La jornada de ayer comenzó a las 9.00 y se extendió hasta las 17.00, aproximadamente. Tuvo un trámite rápido y los lotes se colocaron en poco tiempo. El delicado trabajo de preparación realizado en la semana por el grupo de martilleras «Tres de remate» facilitó enormemente la tarea.
«Hubo un clima hermoso, sin mal entendidos, con muchas anécdotas, risas, mucha buena onda, y la cantina funcionando a full», contó Marcela Mercado, una de las rematadoras.
El material subastado se entregó en parte ayer por la tarde y el resto se lo hará entre lunes y martes. Para el retiro de los muebles, las martilleras pusieron el horario de las 15.00 a fin de facilitar esta tarea, ya que la céntrica ubicación del local es una complicación en este aspecto.

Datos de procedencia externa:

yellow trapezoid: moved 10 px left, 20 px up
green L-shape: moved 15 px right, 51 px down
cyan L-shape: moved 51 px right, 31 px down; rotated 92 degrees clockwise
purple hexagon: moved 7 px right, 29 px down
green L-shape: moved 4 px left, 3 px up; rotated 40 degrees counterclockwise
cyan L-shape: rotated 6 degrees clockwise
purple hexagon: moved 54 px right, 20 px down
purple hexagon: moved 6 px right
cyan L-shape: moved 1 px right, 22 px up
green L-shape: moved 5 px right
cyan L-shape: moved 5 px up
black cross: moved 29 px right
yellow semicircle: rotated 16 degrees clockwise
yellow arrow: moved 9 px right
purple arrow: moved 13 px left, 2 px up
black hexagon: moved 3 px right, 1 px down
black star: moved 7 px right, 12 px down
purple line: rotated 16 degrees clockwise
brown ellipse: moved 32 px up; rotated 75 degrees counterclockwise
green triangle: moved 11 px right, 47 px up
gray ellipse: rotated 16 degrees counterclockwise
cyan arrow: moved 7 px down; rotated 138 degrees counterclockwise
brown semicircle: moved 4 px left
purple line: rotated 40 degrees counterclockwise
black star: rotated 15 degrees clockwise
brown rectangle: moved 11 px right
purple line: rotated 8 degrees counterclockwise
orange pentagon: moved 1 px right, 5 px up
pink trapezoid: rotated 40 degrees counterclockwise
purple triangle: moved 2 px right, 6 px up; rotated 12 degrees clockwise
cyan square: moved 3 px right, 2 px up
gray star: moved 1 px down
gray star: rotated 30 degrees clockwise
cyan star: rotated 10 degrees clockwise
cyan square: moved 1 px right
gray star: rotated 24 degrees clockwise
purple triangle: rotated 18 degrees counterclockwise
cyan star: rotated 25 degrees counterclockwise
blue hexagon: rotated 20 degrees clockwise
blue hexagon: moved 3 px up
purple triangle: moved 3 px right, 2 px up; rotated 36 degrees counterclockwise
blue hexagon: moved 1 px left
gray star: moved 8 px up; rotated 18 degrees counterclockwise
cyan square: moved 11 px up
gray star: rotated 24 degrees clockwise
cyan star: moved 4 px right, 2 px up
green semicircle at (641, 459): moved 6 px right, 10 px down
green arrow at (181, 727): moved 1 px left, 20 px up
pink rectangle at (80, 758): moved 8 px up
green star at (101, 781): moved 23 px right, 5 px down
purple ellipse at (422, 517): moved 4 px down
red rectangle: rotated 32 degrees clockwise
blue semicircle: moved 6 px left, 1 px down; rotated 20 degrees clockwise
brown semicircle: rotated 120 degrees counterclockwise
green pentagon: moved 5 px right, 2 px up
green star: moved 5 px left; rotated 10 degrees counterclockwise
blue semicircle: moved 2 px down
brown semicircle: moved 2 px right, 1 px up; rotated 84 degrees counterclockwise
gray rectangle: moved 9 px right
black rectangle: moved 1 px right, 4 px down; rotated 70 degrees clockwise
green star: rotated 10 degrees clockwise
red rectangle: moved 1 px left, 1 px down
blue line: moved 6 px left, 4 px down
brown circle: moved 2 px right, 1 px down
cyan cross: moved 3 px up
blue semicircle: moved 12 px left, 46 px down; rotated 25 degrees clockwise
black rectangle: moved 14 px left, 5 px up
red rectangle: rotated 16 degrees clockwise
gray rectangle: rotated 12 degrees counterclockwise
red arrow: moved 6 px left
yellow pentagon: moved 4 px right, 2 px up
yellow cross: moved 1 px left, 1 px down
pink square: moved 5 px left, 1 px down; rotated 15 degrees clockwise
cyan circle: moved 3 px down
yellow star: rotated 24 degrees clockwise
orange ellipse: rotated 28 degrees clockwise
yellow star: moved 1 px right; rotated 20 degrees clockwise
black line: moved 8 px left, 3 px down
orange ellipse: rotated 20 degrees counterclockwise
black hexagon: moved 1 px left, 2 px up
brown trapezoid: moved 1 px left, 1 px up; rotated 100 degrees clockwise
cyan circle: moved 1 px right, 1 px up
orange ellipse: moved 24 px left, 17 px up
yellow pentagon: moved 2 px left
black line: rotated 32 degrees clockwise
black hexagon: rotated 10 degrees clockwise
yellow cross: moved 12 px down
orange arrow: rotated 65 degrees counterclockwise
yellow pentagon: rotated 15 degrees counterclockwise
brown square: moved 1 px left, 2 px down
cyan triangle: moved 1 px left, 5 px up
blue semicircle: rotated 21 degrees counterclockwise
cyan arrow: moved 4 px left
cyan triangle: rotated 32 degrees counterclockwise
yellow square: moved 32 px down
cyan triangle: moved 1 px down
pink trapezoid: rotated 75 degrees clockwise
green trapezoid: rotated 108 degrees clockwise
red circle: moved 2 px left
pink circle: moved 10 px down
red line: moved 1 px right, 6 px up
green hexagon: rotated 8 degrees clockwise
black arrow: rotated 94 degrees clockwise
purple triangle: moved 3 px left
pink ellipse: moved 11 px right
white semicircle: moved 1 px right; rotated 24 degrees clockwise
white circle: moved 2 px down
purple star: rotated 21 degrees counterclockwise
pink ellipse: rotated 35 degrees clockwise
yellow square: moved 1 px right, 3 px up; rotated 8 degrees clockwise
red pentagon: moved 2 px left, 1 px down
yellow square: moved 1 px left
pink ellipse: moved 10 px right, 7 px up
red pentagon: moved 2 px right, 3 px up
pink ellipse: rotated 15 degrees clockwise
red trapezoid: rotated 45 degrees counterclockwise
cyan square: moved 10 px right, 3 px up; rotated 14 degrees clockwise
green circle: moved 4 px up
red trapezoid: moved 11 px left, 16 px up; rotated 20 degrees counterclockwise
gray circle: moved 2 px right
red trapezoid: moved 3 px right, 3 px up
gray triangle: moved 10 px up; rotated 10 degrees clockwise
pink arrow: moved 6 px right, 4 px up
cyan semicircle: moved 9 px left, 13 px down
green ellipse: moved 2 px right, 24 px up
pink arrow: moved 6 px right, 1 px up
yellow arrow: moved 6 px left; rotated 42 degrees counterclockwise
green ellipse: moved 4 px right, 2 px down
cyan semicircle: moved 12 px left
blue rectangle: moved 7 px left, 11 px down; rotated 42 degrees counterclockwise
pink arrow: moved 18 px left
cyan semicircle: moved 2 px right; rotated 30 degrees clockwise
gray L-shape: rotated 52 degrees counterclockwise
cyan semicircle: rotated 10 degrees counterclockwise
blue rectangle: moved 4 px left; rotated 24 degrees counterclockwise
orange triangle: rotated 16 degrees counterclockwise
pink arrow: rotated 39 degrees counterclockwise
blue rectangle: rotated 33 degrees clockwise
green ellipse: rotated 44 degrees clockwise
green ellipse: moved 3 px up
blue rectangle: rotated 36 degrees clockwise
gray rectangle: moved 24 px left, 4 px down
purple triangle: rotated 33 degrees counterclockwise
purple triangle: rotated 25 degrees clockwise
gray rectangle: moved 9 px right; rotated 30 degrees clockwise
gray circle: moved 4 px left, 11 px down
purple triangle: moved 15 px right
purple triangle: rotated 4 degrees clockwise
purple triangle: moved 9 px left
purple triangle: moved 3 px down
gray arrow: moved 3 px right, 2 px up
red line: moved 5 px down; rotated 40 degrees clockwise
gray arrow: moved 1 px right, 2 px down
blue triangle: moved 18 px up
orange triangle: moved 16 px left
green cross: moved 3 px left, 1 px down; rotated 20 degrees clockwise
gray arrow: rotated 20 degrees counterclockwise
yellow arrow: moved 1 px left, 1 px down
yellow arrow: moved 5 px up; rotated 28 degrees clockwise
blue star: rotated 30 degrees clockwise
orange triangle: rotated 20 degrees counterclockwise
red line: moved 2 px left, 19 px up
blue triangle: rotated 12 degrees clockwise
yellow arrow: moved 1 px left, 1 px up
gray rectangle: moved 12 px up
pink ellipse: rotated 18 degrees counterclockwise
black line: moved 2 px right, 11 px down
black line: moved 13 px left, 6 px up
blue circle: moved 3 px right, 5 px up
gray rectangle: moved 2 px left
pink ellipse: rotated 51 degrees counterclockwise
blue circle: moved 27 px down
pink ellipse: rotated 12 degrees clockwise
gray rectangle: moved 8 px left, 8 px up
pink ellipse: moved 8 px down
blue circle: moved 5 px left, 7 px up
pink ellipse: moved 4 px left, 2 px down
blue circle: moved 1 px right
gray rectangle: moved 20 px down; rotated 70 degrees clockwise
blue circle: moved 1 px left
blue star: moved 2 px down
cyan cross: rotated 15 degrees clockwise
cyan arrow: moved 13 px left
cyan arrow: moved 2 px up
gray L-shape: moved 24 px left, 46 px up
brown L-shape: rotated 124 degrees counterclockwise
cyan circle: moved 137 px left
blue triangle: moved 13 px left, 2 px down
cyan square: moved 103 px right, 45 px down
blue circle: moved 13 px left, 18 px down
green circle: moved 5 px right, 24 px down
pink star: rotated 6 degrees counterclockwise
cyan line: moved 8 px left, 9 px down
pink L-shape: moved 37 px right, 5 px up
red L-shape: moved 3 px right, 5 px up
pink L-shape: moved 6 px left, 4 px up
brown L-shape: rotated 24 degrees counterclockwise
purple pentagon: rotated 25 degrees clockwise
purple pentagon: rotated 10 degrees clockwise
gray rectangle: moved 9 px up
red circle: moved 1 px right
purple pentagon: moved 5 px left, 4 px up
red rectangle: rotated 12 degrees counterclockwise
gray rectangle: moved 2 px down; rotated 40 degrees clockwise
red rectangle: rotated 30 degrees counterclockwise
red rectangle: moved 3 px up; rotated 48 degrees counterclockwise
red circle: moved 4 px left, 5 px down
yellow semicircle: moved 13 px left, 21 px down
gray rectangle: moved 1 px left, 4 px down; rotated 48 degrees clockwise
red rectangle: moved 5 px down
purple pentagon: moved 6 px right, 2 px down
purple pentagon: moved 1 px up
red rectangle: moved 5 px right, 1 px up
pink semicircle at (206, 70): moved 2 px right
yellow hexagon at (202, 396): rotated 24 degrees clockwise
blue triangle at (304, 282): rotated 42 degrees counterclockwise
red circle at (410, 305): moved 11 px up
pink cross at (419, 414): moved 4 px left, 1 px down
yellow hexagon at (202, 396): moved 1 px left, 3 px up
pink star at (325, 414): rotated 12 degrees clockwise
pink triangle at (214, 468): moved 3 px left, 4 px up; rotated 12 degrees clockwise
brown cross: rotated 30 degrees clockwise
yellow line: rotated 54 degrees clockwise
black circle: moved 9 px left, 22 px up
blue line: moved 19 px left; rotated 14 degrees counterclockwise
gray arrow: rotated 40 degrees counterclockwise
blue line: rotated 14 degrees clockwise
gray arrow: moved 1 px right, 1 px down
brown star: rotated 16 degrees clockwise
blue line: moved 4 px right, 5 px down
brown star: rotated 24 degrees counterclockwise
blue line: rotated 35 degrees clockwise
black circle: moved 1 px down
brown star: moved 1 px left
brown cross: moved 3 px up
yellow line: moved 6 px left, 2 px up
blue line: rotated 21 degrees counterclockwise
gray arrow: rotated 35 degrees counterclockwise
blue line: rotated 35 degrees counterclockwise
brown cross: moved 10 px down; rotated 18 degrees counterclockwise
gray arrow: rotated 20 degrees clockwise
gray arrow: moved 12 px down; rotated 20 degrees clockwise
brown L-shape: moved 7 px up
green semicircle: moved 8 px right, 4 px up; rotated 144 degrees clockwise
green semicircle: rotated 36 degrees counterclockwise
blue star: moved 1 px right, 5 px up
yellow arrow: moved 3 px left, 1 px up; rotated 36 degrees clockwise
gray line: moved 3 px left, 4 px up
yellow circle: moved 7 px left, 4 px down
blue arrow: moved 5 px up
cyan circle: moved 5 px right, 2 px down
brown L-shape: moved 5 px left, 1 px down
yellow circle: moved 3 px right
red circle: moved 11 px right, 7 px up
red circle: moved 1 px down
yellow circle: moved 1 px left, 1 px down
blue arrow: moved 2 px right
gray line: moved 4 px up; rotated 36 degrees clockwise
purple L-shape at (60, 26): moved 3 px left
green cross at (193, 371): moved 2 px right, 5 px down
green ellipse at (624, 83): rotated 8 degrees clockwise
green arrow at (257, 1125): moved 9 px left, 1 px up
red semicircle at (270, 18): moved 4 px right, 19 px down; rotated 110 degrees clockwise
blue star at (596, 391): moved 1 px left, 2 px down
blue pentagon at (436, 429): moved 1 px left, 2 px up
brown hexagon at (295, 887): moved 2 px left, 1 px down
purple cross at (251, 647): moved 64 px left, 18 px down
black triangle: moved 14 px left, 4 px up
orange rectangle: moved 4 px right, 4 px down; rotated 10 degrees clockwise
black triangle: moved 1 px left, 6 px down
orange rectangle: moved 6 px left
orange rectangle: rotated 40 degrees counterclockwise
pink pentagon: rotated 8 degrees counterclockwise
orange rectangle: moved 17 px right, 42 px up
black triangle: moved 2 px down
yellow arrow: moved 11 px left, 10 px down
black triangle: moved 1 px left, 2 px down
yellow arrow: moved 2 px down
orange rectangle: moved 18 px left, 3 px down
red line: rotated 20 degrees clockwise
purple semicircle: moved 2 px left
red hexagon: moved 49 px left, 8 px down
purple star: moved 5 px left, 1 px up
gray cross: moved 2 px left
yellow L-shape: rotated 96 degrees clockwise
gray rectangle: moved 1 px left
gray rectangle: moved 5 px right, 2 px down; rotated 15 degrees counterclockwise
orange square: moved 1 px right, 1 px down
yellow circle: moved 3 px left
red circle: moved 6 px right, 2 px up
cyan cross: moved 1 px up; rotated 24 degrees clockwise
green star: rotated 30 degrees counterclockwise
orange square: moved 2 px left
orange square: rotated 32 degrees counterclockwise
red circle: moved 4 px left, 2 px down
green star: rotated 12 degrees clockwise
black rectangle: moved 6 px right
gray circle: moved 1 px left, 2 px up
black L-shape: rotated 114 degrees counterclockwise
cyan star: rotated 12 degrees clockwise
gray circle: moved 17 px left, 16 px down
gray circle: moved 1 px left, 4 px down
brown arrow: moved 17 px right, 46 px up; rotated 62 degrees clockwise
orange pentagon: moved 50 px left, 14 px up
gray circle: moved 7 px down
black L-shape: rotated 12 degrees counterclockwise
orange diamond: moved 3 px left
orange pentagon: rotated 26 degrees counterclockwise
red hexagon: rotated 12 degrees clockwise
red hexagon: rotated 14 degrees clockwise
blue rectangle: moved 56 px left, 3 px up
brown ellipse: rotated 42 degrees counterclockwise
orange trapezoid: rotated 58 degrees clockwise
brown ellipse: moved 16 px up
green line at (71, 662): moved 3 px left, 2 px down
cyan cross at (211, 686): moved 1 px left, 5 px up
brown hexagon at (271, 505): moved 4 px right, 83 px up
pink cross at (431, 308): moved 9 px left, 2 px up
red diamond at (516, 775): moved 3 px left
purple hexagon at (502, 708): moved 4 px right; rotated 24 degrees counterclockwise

«La mayor satisfacción fue la gente que nos acompañó, nuestros clientes de siempre, mucha gente nueva, y la alegría que vimos en los dueños, que ni bien terminó el remate, a las 17.00, nos aplaudieron, nos abrazaron, nos dieron un beso. Fue el gesto más gratificante, la mayor satisfacción que podemos llevarnos», afirmó Mercado.
El agradecimiento de María Elena Burgos y sus hijos «fue el mejor regalo» para quienes coordinaron esta última etapa de la librería.
Entre los compradores, contó Mercado, hubo mucha gente que acostumbra ir a las subastas, pero también gente que se acercó convocada por las características particulares de la subasta.

Un referente.
Libros Pampa abrió sus puertas en noviembre de 1978 y a lo largo de estos 41 años marcó una profunda huella en la sociedad santarroseña y pampeana, donde siempre constituyó una referencia en cuanto a la cultura y la educación.
Los títulos técnicos, los orientados al ambiente universitario y aquellos con fuerte perfil educativo fueron el rasgo distintivo de la librería, que llegó a acumular, en sus mejores épocas, unos 40.000 volúmenes en sus estanterías.